Selon le Service canadien du renseignement de sécurité, l'ingérence étrangère et l’espionnage posent désormais «la plus grande menace pour notre prospérité et nos intérêts nationaux».
Photo: Sean Kilpatrick La Presse canadienne Selon le Service canadien du renseignement de sécurité, l'ingérence étrangère et l’espionnage posent désormais «la plus grande menace pour notre prospérité et nos intérêts nationaux».

Les agences de renseignement canadiennes préparent le terrain en vue de l’élection fédérale l’an prochain. Le Canada ne sera pas épargné de l’ingérence électorale qu’ont subie les États-Unis et d’autres pays d’Europe. Et les instances gouvernementales somment les citoyens de s’en prévaloir.

« Il est fort probable que les Canadiens fassent l’objet d’activités malveillantes d’influence en ligne en 2019 », statue un rapport du nouveau Centre canadien pour la cybersécurité. « On s’attend à ce que les auteurs de cybermenaces parrainés par des États tentent de mener à bien leurs objectifs stratégiques nationaux en ciblant les opinions des Canadiens. »

Cette désinformation a déjà commencé, rappelle le Centre, en citant les gazouillis de trolls russes qui s’étaient répandus sur la Toile à la suite de la fusillade de la mosquée de Québec ou ceux qui portaient sur l’arrivée de migrants à la frontière. « Les opinions des Canadiens demeurent une cible alléchante pour les auteurs de cybermenaces qui cherchent à influencer le processus démocratique du Canada », note le document publié jeudi.

Il s’agit cependant du deuxième avertissement du genre en moins d’une semaine de la part d’agences généralement reconnues pour leur grande discrétion. Mardi, le patron du Service canadien du renseignement de sécurité (SCRS), David Vigneault, soulignait que l’ingérence étrangère et l’espionnage posent désormais « la plus grande menace pour notre prospérité et nos intérêts nationaux ».
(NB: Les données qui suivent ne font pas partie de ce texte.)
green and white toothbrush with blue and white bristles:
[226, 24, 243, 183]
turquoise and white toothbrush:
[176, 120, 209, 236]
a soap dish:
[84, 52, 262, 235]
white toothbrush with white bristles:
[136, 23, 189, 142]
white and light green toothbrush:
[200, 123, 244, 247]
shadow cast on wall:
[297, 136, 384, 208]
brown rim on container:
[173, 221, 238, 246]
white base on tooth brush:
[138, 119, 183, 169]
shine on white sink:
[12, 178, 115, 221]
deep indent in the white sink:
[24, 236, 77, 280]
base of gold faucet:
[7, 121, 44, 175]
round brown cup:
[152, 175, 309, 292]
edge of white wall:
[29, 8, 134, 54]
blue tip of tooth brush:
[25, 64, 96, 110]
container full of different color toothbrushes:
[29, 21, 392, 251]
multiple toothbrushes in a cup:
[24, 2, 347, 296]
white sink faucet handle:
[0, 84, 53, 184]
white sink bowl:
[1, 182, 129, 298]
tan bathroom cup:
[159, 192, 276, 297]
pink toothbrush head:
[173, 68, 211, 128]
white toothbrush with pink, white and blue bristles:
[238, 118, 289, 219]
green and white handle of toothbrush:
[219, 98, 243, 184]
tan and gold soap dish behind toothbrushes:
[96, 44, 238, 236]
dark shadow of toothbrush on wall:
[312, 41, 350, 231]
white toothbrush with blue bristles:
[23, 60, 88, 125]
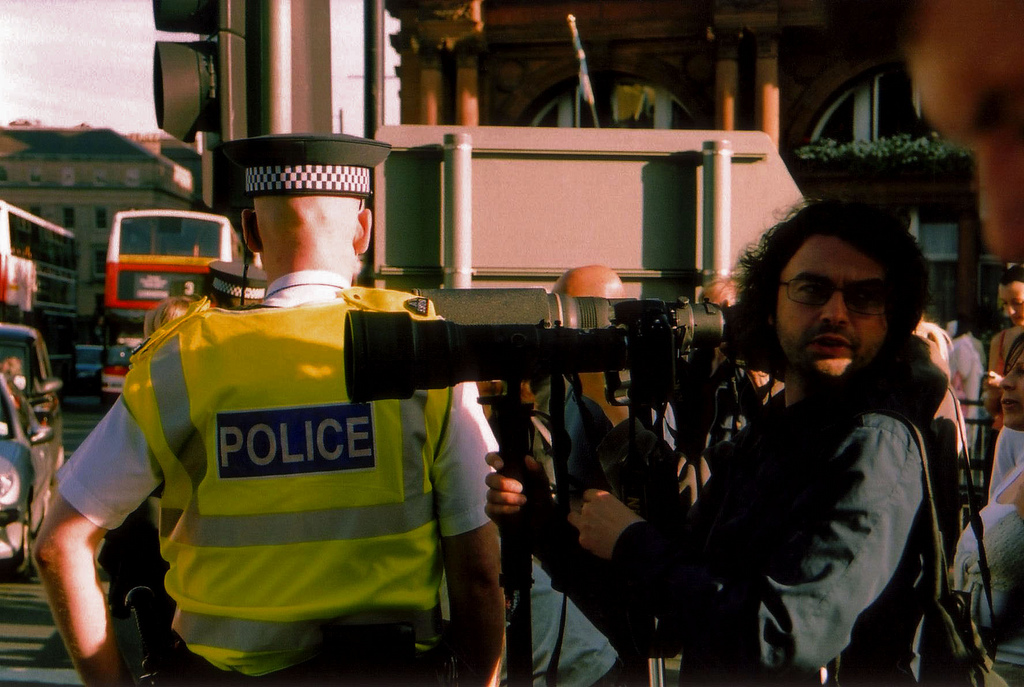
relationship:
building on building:
[5, 118, 205, 321] [378, 3, 1021, 335]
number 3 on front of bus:
[177, 272, 201, 302] [100, 205, 240, 398]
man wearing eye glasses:
[581, 219, 1010, 682] [770, 269, 895, 318]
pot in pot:
[785, 162, 985, 226] [785, 162, 985, 226]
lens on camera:
[340, 300, 369, 412] [539, 363, 632, 560]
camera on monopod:
[539, 363, 632, 560] [469, 374, 549, 596]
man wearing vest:
[28, 127, 510, 684] [118, 281, 455, 677]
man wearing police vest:
[28, 127, 510, 684] [113, 278, 458, 678]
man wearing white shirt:
[28, 127, 510, 684] [53, 265, 505, 547]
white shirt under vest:
[53, 265, 505, 547] [118, 281, 455, 677]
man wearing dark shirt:
[581, 219, 1010, 682] [530, 386, 933, 681]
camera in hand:
[539, 363, 632, 560] [476, 440, 556, 524]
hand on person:
[476, 440, 556, 524] [978, 257, 1020, 410]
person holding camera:
[978, 257, 1020, 410] [539, 363, 632, 560]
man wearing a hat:
[28, 127, 510, 684] [189, 120, 452, 193]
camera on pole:
[539, 363, 632, 560] [539, 363, 632, 560]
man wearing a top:
[581, 219, 1009, 682] [581, 407, 1009, 683]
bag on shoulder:
[879, 421, 1007, 614] [879, 421, 1007, 614]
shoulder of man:
[879, 421, 1007, 614] [623, 246, 1007, 614]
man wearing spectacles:
[581, 219, 1010, 682] [774, 268, 898, 313]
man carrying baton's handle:
[28, 127, 510, 684] [125, 581, 180, 684]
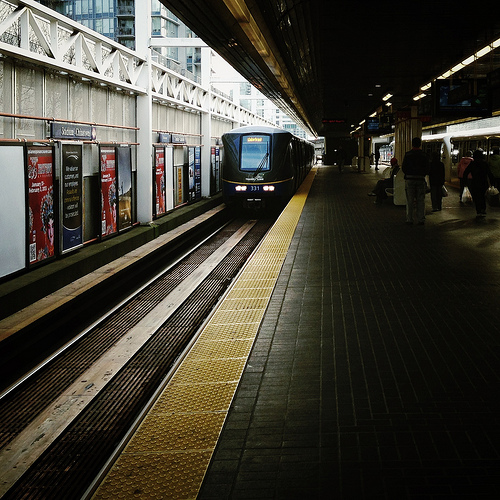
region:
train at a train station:
[208, 118, 320, 218]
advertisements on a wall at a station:
[12, 125, 227, 267]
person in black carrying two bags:
[459, 146, 499, 224]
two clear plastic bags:
[458, 185, 498, 208]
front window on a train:
[239, 133, 270, 176]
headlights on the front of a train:
[230, 180, 277, 193]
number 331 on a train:
[248, 183, 260, 193]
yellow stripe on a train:
[218, 175, 291, 185]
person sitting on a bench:
[364, 155, 401, 212]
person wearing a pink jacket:
[453, 147, 478, 209]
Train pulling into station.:
[165, 85, 402, 303]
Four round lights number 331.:
[214, 123, 296, 221]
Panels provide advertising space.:
[17, 127, 211, 254]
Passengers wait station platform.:
[372, 138, 499, 225]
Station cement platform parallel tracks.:
[276, 163, 353, 419]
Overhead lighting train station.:
[407, 35, 496, 104]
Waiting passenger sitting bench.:
[361, 156, 404, 208]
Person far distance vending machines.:
[372, 138, 392, 171]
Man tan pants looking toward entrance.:
[401, 131, 431, 231]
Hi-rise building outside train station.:
[62, 1, 216, 104]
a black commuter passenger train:
[219, 124, 318, 209]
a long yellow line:
[94, 162, 316, 497]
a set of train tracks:
[0, 206, 275, 498]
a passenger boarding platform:
[91, 160, 498, 497]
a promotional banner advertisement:
[25, 143, 57, 268]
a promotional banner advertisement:
[56, 143, 84, 253]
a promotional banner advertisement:
[95, 143, 117, 241]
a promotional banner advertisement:
[115, 142, 137, 232]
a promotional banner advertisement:
[151, 141, 166, 218]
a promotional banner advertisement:
[184, 145, 196, 201]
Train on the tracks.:
[208, 85, 324, 235]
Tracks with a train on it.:
[171, 182, 285, 289]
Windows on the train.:
[201, 79, 283, 254]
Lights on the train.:
[225, 171, 306, 217]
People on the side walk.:
[369, 109, 460, 237]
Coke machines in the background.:
[27, 117, 215, 279]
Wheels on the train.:
[223, 191, 282, 227]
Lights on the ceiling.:
[353, 53, 490, 129]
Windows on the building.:
[115, 12, 174, 55]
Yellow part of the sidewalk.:
[191, 334, 279, 430]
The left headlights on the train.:
[227, 181, 247, 196]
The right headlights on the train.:
[265, 185, 270, 192]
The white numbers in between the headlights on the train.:
[248, 180, 264, 197]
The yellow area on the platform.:
[125, 155, 300, 491]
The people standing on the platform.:
[371, 134, 494, 222]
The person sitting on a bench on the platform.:
[373, 151, 395, 200]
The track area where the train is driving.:
[11, 182, 247, 423]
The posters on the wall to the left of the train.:
[24, 137, 210, 270]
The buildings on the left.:
[78, 4, 308, 139]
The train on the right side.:
[405, 123, 498, 173]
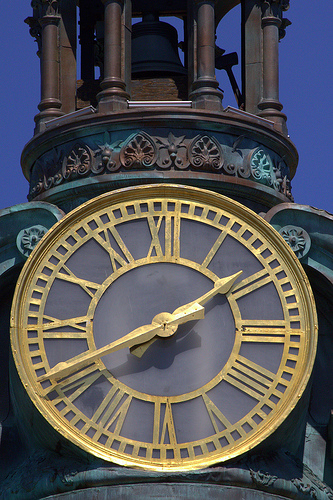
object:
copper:
[20, 107, 299, 206]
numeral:
[231, 269, 273, 301]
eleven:
[92, 226, 135, 273]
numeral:
[202, 391, 231, 433]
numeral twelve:
[146, 214, 181, 259]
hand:
[128, 270, 243, 357]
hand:
[36, 302, 205, 383]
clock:
[8, 183, 318, 472]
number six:
[152, 402, 177, 444]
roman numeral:
[224, 354, 276, 400]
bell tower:
[0, 1, 333, 500]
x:
[55, 265, 101, 299]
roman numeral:
[241, 319, 285, 342]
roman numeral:
[43, 316, 86, 338]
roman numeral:
[90, 385, 132, 436]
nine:
[41, 314, 87, 338]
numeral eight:
[57, 362, 100, 403]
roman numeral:
[55, 264, 101, 296]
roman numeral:
[202, 231, 228, 268]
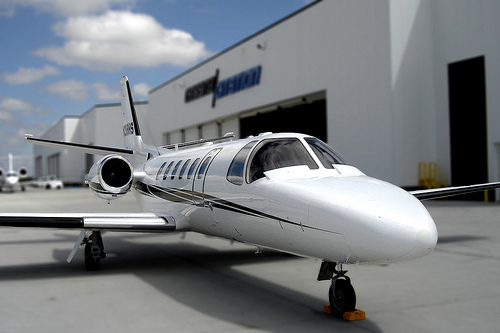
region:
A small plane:
[14, 71, 464, 327]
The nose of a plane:
[322, 172, 459, 268]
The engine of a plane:
[62, 150, 143, 204]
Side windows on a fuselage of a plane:
[152, 153, 214, 195]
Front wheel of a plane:
[308, 262, 368, 325]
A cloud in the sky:
[49, 9, 204, 70]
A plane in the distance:
[0, 150, 47, 194]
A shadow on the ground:
[123, 240, 265, 331]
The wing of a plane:
[0, 201, 185, 239]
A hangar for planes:
[152, 1, 497, 143]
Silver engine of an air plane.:
[88, 143, 140, 215]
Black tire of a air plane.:
[297, 271, 384, 323]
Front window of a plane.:
[214, 116, 359, 197]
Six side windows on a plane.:
[136, 150, 237, 194]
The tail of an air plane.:
[31, 83, 147, 162]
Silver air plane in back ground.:
[0, 147, 47, 199]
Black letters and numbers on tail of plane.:
[101, 112, 151, 144]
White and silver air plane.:
[32, 102, 424, 297]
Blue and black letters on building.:
[176, 81, 289, 112]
« Ils sont essentiellement en train de dire que cela va se produire et ils mettent les Canadiens en garde dès maintenant », constate Stephanie Carvin, qui est analyste en sécurité nationale et professeure adjointe à l’Université Carleton.
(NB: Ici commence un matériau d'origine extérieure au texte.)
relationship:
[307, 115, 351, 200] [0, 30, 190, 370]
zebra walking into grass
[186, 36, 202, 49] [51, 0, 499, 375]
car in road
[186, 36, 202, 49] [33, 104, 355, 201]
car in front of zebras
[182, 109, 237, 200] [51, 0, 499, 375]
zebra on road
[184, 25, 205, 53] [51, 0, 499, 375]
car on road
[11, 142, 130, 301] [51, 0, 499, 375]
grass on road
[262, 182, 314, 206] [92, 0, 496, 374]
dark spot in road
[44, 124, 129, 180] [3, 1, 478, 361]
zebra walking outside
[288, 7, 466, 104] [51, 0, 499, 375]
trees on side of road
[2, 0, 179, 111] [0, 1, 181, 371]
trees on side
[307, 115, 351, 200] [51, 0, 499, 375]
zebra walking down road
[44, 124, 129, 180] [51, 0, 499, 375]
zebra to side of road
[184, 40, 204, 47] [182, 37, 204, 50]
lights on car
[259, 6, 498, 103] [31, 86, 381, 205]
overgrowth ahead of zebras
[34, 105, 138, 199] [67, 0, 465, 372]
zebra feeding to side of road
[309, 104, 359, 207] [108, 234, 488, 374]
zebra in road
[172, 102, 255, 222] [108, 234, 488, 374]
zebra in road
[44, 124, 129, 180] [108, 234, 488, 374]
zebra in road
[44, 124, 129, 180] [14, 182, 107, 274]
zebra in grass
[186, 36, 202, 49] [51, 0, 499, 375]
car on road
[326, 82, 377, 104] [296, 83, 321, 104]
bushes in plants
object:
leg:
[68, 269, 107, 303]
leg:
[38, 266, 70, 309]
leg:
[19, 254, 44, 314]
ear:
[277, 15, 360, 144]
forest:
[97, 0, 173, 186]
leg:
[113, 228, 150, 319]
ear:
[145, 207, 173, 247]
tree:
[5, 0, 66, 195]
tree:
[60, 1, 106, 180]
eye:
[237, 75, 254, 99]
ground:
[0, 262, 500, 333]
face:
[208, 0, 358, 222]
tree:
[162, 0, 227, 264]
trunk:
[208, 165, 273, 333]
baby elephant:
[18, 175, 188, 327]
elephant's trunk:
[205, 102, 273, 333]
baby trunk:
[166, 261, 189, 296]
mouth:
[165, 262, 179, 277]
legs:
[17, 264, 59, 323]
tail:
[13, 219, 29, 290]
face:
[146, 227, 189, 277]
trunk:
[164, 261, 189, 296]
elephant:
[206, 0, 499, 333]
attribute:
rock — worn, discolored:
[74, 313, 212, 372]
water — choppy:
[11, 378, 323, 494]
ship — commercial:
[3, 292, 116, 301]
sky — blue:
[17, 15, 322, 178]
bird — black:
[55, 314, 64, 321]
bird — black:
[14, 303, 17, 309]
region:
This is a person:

La menace est impossible à contrer complètement en amont, reconnaît le Centre canadien pour la cybersécurité (CCC). Puisque ces menaces changent constamment, les espions canadiens tentent surtout d’anticiper les prochaines. Et il leur est impossible de contrôler toute la désinformation publiée sur Internet. « Il y a des choses que l’on valorise dans une démocratie, comme la communication libre et ouverte, fait valoir le directeur du CCC, Scott Jones. Cela va se poursuivre. Et ça veut dire que nous serons toujours vulnérables si nous ne nous protégeons pas. »

Stephanie Carvin reconnaît que les agences de renseignement ne peuvent pas faire grand-chose de plus. « Il y a des limites aux pouvoirs que vous pouvez et voulez donner aux agences de sécurité nationale. Je ne voudrais quand même pas que tous nos gazouillis aient à être approuvés par le Centre de la sécurité des télécommunications. »

Le CCC enjoint donc aux citoyens d’être vigilants, en ne prenant pas toujours au mot l’information qu’ils trouvent sur Internet. Le Centre travaillera de son côté à protéger l’infrastructure électorale, avec Élections Canada.

Scott Jones n’a pas voulu préciser quels pays menaçaient le plus le processus électoral canadien. Il a cependant évoqué « les régimes totalitaires dont l’objectif est de miner la démocratie et de semer la discorde dans les sociétés démocratiques ».